Vine Housing Co-Operative Ltd v Mark Smith [2015]

Tenant expelled from Co-Operative

Vine Housing Co-Operative Ltd v Mark Smith [2015]
Respondent Smith was granted a weekly tenancy of a ground floor flat in London on several conditions:
 
•    The Respondent was not to be the owner or tenant of any other habitable property; and
•    The Respondent was to be a member of the Appellant Co-Operative throughout the duration of the tenancy and agreed to comply with the Co-Operative’s policies and regulations.  
 
Tenants cease to be members of the Co-Operative if they die, resign, are expelled, their leases are terminated or if they no longer require the property. 
 
Both parties agreed that the Respondent had been expelled from membership of the Co-Operative; the Co-Operative then applied to the First-Tier Tribunal, seeking determination that the Respondent had breached the terms of the contract with a view to forfeiting the lease.
 
The Law
 
The FTT held that expulsion from the Co-Operative did not constitute a breach of the lease. Although the lease states that the tenant ‘shall be a member of the Co-Operative throughout the tenancy’, the Respondent did not resign or choose to leave the Co-Operative himself in any way. The Appellant chose to expel him and therefore this by itself did not constitute a breach of the covenant to be a member of the organisation. 
 
In the Appellant’s view, the question was simply a matter of fact: was the Respondent a member of the organisation or not?
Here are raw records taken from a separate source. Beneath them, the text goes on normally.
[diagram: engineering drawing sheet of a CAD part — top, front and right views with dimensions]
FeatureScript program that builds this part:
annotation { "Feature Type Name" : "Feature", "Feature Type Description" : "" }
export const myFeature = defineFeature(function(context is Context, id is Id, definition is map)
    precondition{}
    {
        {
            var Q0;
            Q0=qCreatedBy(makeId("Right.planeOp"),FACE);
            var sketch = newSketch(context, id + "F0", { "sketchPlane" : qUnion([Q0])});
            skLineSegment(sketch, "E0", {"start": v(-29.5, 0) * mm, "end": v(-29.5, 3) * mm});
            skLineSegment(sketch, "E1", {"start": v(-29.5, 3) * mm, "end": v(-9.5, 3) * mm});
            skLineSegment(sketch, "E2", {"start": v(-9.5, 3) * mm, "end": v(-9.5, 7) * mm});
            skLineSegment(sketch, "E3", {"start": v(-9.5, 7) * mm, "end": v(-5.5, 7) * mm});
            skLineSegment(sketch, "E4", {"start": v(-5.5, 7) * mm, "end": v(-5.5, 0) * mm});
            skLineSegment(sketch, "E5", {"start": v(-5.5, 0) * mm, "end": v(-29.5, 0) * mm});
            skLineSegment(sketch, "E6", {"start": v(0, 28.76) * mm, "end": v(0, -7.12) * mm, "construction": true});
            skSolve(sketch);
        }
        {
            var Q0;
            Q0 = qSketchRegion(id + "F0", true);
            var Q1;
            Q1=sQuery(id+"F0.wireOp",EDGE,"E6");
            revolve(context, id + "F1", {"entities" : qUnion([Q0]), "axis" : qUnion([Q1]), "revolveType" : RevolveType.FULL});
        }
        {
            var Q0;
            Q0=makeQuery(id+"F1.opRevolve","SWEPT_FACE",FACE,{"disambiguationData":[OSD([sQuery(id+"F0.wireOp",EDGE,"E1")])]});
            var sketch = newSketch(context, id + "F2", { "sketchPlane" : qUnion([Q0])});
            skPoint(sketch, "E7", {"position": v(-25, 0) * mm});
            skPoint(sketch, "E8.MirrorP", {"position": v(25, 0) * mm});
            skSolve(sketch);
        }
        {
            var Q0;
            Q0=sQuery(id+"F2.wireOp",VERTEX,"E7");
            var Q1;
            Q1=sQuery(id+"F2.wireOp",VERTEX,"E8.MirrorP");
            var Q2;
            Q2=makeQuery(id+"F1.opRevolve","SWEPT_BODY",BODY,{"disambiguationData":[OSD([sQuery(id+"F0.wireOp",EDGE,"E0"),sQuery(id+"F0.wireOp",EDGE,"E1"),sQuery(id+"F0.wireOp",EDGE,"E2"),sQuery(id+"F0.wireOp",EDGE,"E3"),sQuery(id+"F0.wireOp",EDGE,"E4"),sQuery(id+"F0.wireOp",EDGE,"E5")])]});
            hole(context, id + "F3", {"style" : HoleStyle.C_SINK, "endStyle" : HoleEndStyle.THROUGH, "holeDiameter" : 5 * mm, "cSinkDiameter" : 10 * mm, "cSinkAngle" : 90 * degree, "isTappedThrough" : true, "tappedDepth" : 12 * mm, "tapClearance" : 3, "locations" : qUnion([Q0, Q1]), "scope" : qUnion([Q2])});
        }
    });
The reasons behind his membership (or lack thereof) were immaterial; if he was not a member, he has breached that term of the lease.
 
In the Upper Tribunal hearing, two breaches had to be considered:
 
•    Breach by illegal use and anti-social behaviour (the Respondent has used the property for illegal betting); and
•    Breach by expulsion from the Co-Operative.
 
The Decision
 
The Upper Tribunal allowed the appeal, upholding the view that the Tribunal need only consider the question of whether the Respondent was a member of the Co-Operative or not. It was held that the Respondent was in breach of the terms of the lease. 
 
It is in the landlord’s discretion as to how to enforce such a judgment, for example by service of a S.146 Notice or by bringing possession proceedings against him. 
 
JB Leitch’s Stuart Miles comments on the decision:
 
“This case provides authority to the Courts and Tribunals that they should still find a breach of lease, even where the landlord has effectively “triggered” the breach by expelling the tenant from membership of the landlord company. On the face of it, this may seem like a harsh decision but it provides a useful reminder that leaseholders must obey all their covenants in their leases.
 
His Honour Judge Gerald also comments on the fact that it is entirely open for the landlord to bring multiple applications for breaches of lease, regardless of whether or not the landlord already had a breach of lease determined. There is no obligation for the landlord to enforce the determination, once obtained, by way of service of the Section 146 Notice to forfeit the lease before the landlord is free to bring another application for another breach of lease, should the landlord opt to do so.”
 

This case provides authority to the Courts and Tribunals that they should still find a breach of lease, even where the landlord has effectively “triggered” the breach by expelling the tenant from membership of the landlord company. On the face of it, this may seem like a harsh decision but it provides a useful reminder that leaseholders must obey all their covenants in their leases.